The Hog Farm left them out for campers to take and the organisers encouraged people to make fires and get cosy. Feel free to do so.
TOILETS AND WASHING FACILITIES are thin on the ground and not for the faint of heart. If you are wise, you will have picked up a stash of tissues at Vassmer’s. In addition to the Port-O-San at the bottom of the hill, there are also toilet blocks behind the Indian Pavilion in the festival arena and at the top of the hill in front of the main stage, next to the food concessions. For the hygienically minded the best bet is the large and relatively clean FILIPPINI POND, a fifteen minute amble due north of the Free Stage. Skinny-dipping, diving and frolicking are highly recommended, though not compulsory.
Depending on how long it has taken you to get this far, you may find that an area in front of the main gate has started to become the INFORMATION AND COMMUNICATION ZONE – an improvised necessity in a world without the mobile phone. It is a cluster of notice boards, messages on totem poles and tents with helpful people in them. You many not find who you are looking for but you are bound to run into someone or something interesting here all weekend.
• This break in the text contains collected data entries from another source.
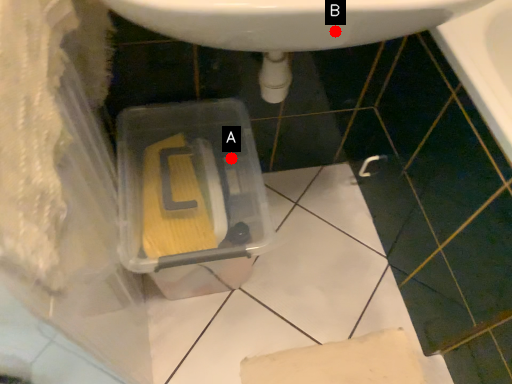
Question: Two points are circled on the image, labeled by A and B beside each circle. Which point is closer to the camera?

Choices:
 (A) A is closer
 (B) B is closer

Answer: (B)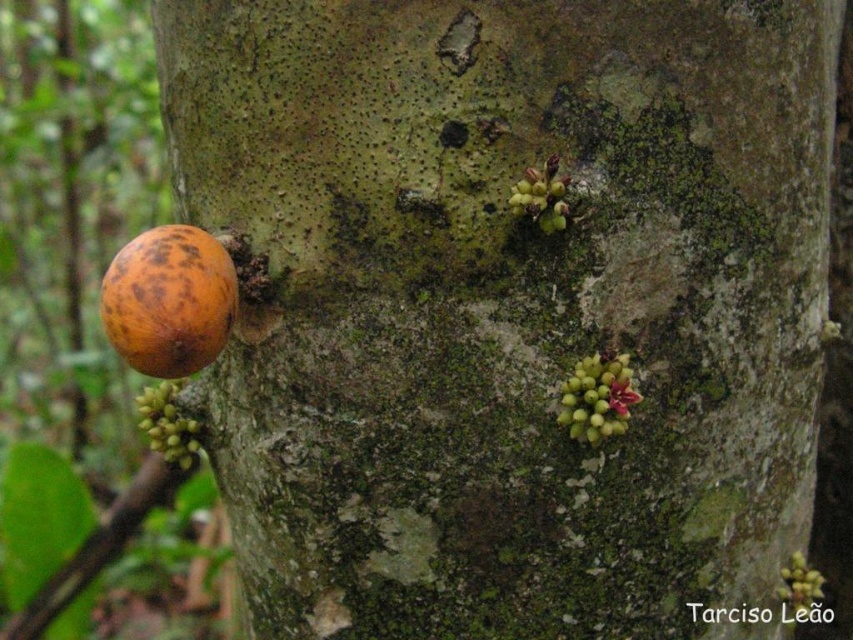
Question: Can you confirm if rotten orange fruit at left is wider than green matte cluster at upper right?

Choices:
 (A) no
 (B) yes

Answer: (B)

Question: Is rotten orange fruit at left further to camera compared to green matte cluster at upper center?

Choices:
 (A) yes
 (B) no

Answer: (B)

Question: Which point is closer to the camera?

Choices:
 (A) (171, 292)
 (B) (543, 208)

Answer: (A)

Question: Which of the following is the farthest from the observer?

Choices:
 (A) green matte cluster at upper right
 (B) rotten orange fruit at left

Answer: (A)

Question: Considering the real-world distances, which object is farthest from the green matte cluster at upper right?

Choices:
 (A) rotten orange fruit at left
 (B) green matte cluster at upper center

Answer: (A)

Question: Does green matte cluster at upper right appear over green matte cluster at upper center?

Choices:
 (A) yes
 (B) no

Answer: (B)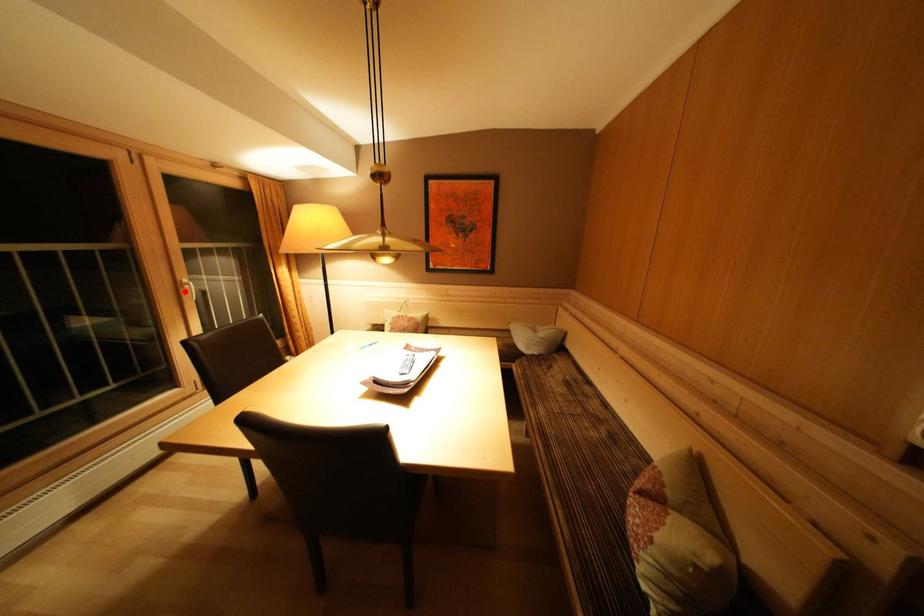
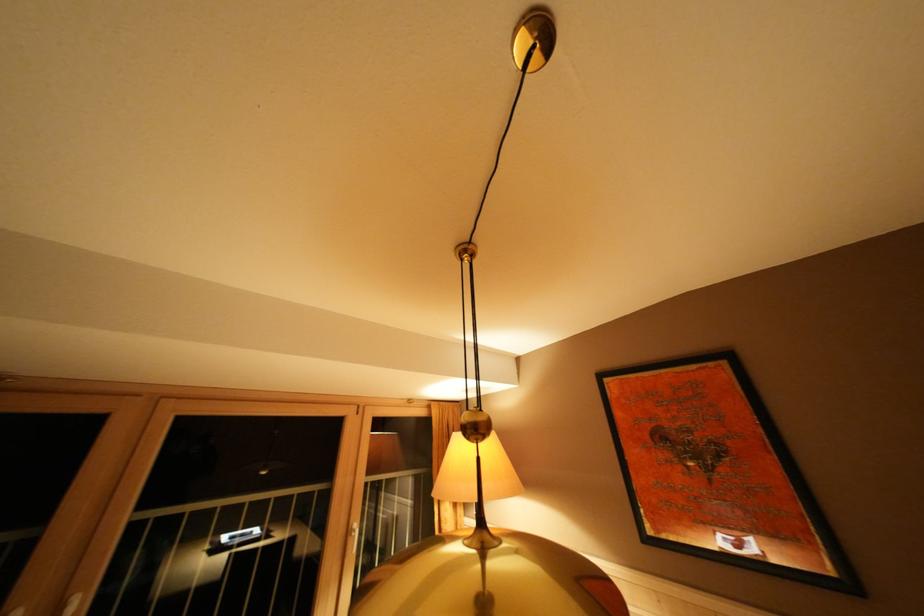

ABBIE HOFFMAN, the notorious and theatrical political activist, has persuaded the organisers to let him have his own tent in the communication zone. From here, he and other Yippie (Youth International Party) activists will be issuing hastily typed INFORMATION SHEETS to the bamboozled crowd. The Saturday-morning edition, for example, will read as follows: ‘Everything might seem groovy now. But think about tomorrow. Life could get hard. If you’re hip to the facts below, pull together in the spirit of the Catskill mountain guerilla and share everything. Dig It!’ There really isn’t enough food at Woodstock, so take your cue from the man: share what you have and receive gifts graciously. Water is not in short supply, with standpipes widely available, though the functioning of the system is at best erratic. Contrary to the rumours you will be hearing, neither the tap water nor the bottled stuff flown in by the National Guard is laced with LSD.